Bond Market Not Signaling Recession

By Kevin Nicholson, CFA

SUMMARY

  • The stock market sell-off appears to be signaling a recession.
  • However, we believe the bond market disagrees, as spreads are tight, and credit is available.
  • The Fed is more aligned with the bond market, based on its pause of rate cuts, in our opinion.

Spreads are Tight and Credit is Available

The first quarter of 2025 has been tough for US equity investors, as the S&P 500 has underperformed both international stocks and the bond market. The sell-off caused the S&P 500 to retrace more than 23% of its rally that started in October 2023. During the broad market pullback, the S&P fell into correction territory, falling more than 10% from the February 19th high of 6147 to the March 13th low of 5504. This stock market action seemed to signal that a recession was on the horizon. At one point earlier in March, Fed fund futures were even predicting the Fed would cut interest rates three times this year. In the world of bulls and bears, the stock market has sent investors into hibernation… at a time when the bond market is telling a different story.

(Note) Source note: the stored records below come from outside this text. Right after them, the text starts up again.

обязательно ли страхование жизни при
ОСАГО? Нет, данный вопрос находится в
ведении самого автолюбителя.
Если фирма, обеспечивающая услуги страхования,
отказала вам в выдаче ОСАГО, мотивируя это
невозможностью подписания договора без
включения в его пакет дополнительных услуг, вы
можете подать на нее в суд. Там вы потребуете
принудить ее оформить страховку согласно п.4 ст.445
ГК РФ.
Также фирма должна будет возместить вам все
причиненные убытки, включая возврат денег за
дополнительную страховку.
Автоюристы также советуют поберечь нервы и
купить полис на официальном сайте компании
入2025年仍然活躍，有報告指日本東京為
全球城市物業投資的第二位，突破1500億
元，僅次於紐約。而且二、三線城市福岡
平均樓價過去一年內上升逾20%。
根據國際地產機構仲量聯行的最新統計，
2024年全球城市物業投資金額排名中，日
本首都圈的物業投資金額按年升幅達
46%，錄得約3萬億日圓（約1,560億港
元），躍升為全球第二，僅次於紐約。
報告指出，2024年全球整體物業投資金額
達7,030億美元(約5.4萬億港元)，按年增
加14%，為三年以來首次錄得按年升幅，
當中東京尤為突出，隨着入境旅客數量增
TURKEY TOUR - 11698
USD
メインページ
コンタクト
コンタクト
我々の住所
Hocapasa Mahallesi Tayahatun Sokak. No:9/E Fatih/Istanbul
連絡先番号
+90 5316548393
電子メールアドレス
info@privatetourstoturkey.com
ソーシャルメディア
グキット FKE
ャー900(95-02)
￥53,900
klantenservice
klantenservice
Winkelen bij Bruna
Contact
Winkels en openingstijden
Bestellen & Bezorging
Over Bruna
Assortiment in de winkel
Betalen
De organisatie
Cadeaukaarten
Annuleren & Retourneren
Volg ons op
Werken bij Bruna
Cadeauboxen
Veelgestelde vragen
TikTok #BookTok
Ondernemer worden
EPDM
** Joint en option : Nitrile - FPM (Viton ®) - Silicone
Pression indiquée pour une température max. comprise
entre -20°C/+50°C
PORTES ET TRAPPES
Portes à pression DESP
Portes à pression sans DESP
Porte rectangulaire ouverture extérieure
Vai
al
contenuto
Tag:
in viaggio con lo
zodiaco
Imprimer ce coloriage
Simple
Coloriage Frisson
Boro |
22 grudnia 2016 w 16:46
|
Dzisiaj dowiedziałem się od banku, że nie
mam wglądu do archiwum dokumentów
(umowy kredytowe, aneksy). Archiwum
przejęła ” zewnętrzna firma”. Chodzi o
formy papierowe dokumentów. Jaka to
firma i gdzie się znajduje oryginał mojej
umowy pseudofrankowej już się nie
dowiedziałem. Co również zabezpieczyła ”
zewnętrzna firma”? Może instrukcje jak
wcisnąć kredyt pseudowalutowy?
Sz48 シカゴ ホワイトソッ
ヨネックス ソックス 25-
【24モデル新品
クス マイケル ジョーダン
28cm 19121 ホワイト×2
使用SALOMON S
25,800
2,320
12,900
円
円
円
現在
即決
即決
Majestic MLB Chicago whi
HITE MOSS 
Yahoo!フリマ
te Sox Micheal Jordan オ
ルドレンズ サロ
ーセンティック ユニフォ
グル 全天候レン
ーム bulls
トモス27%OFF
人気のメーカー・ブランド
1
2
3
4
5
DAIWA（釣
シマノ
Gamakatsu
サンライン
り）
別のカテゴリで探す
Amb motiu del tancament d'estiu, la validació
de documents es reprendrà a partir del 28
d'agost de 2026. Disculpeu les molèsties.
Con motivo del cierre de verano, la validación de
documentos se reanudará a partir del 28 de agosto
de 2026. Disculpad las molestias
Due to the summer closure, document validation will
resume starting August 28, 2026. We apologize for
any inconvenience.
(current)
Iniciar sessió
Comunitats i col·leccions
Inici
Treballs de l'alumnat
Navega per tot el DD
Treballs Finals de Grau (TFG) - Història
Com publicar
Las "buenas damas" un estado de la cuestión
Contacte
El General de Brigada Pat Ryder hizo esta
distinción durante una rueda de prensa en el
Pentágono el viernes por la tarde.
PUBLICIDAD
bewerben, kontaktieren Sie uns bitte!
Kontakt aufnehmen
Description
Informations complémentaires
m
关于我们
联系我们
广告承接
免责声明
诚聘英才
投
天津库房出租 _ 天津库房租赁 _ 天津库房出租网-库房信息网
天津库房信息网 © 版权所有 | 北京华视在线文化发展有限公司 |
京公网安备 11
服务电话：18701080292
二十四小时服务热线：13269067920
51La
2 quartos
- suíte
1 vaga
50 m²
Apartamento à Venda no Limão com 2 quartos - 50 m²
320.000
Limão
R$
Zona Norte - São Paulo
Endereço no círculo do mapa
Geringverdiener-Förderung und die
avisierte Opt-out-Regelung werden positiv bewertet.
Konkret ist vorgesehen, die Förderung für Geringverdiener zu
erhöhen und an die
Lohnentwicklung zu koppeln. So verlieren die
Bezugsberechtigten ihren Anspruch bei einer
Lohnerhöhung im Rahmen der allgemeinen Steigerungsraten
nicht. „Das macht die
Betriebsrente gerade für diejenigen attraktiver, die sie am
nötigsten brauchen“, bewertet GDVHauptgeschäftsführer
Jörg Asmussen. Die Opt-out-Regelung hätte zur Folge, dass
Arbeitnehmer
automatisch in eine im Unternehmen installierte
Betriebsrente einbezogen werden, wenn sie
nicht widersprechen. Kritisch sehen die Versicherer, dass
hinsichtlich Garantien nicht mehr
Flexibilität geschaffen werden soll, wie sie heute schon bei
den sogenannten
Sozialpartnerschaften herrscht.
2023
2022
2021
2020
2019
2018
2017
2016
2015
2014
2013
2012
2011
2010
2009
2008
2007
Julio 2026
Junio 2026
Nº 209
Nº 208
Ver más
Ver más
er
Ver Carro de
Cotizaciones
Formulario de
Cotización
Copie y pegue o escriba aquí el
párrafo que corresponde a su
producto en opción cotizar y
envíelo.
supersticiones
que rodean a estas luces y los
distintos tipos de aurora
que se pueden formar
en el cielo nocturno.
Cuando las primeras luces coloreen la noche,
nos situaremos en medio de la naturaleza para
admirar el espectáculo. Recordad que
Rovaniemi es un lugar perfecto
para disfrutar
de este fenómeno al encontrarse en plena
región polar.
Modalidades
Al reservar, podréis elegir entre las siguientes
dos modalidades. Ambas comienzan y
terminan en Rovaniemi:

Currently, we believe the bond market is signaling that the US economy is stable, despite some signs of growth slowing. The Treasury bond market serves as the benchmark for bond investors when it comes to determining the level of risk being taken. The Treasury market serves as the ‘risk free rate’ because the full faith and credit of the US government backs the principal and interest payments. The level of risk taken by an investor is determined by the premium “spread” paid above Treasuries with a similar maturity. During robust periods of economic growth, investors are willing to accept a lower spread over Treasuries as the perceived risk is lower. However, during periods of slow growth investors demand a higher premium to compensate for the higher probability of a recession. Using this measuring stick, we will now look at the investment grade corporate bonds and high yield sectors to see how they are perceiving the current market risk.

Investment Grade Corporates: Spreads Remain Tame So Far

Investment grade corporate bonds are currently priced 91 basis points (91/100th of 1% percent) more than comparable maturing Treasuries.